Aşk... 3 harfli ama hissedildiği an dünyalara bile bedel olabilen bir kelime.
Aşk... Sen karşıma çıkana kadar var olduğuna inanmadığım bir duygu.
Aşk... Sahte insanların sahte cennetlerinin yakınından bile geçmeyen bir yol.
Ey aşk! Bir zamanlar inancımı yitirmiştim ben sana. Ta ki o gelip karanlık dünyamdan beni aydınlığa çıkarana kadar. İşte o an anladım, varsın, tertemiz yüreklerde yaşıyorsun hala...
Sahi inancımı nasıl yitirdim ben sana?
Kimler canımı bu kadar yaktı da "Yok böyle bir duygu." dedim?
Kimler seviyorum deyip, kapımda köle olduktan 3 gün sonra kendilerine sığınacak yeni bir liman buldularda reddettim varlığını?
Gittikleri limanlarda sahte duyguların esiri olup adını "aşk" koymaya kalkıp seni kirletmelerine neden izin verdin be aşk?
Gücüm yettiğince temizliyorum seni şuan. O, peri masallarını aratmayak bir hayat yaşatıyor bana.
Söylesene şimdi varlığını nasıl reddedebilirim ki?
Bu kalp atışlarımı nasıl anlamlandırabilirim ki?
Onu her gördüğümde titreyen ellerimi nasıl açıklayabilirim ki?
Dünyalar iyisi bi adam var yanımda şimdi. Adam gibi bir adam! Senle beni bir araya getiren adam!
Biliyormusun? Dün gece onu toprağın altında gördüm. Çok kızdım ona. Bağırdım avaz avaz "Bensiz nereye? " diye. Kabusumda bile olsa senin gibi yüce bir duyguyu bana tattırdıgı için her sabah uyandığımda Allah'ıma şükürler ettiren bir insan beni nasıl bırakıp gider? Kabus işte... Ötesi yok bunun...

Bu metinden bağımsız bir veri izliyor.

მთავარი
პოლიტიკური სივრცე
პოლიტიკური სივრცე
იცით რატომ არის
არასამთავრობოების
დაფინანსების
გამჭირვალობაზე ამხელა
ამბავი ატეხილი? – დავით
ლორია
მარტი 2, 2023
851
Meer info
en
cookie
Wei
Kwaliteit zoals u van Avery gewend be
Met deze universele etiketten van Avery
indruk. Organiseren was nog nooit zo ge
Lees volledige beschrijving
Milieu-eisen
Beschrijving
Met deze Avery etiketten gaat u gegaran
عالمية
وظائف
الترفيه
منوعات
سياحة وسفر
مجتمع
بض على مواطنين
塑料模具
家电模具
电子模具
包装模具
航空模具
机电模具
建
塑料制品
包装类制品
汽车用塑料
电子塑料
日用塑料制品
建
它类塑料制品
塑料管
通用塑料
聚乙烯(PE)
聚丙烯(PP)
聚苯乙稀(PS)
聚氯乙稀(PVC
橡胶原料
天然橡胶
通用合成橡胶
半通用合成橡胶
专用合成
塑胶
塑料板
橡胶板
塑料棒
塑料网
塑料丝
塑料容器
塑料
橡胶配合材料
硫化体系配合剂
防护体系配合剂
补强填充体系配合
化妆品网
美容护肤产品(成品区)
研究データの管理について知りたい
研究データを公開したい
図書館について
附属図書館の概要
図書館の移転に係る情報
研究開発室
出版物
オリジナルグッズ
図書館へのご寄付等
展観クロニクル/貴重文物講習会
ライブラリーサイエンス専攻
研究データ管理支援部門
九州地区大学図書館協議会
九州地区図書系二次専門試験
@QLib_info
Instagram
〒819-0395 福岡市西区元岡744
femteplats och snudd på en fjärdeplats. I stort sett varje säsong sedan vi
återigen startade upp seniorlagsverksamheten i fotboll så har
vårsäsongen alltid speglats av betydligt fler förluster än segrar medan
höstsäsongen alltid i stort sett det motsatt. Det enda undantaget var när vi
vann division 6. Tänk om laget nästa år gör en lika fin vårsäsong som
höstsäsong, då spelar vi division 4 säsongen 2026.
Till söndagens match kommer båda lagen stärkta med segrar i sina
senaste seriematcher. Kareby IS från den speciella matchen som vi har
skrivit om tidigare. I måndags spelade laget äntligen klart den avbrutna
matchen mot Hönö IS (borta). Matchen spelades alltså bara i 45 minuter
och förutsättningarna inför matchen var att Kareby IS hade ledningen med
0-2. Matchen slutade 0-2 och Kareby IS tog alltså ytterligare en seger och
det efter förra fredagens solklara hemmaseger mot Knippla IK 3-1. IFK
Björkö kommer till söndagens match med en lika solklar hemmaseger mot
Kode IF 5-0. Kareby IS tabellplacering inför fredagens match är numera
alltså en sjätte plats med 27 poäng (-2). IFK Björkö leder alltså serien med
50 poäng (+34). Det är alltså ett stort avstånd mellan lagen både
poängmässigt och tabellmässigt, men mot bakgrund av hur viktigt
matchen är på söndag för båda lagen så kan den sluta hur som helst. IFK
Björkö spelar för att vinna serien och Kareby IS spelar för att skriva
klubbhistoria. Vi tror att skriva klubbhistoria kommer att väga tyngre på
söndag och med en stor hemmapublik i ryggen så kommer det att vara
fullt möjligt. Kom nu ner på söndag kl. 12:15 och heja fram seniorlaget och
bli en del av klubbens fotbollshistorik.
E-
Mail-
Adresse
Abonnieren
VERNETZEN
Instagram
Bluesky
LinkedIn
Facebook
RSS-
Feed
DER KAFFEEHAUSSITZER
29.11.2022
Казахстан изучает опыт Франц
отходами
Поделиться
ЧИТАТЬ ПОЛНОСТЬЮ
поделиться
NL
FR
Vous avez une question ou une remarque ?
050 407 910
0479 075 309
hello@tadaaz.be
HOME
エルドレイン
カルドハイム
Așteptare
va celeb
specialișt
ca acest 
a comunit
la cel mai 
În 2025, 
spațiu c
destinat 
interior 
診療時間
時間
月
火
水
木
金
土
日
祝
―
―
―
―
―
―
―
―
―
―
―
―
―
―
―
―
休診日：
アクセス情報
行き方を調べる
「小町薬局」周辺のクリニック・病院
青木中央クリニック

Yapamam ben onsuz buralarda, duramam bu şehirde hala.
Beni onsuz düşünemem bir kez daha.
Heeeyyy aşk!
Seni bir ömür yaşatmak istiyoruz biz, başaracağız da buna eminim.
Heeeyyy gönlümün prensi!
Heeeyyy güneşim olup her sabah dünyama doğan adam!
Seni çok seviyorum!!!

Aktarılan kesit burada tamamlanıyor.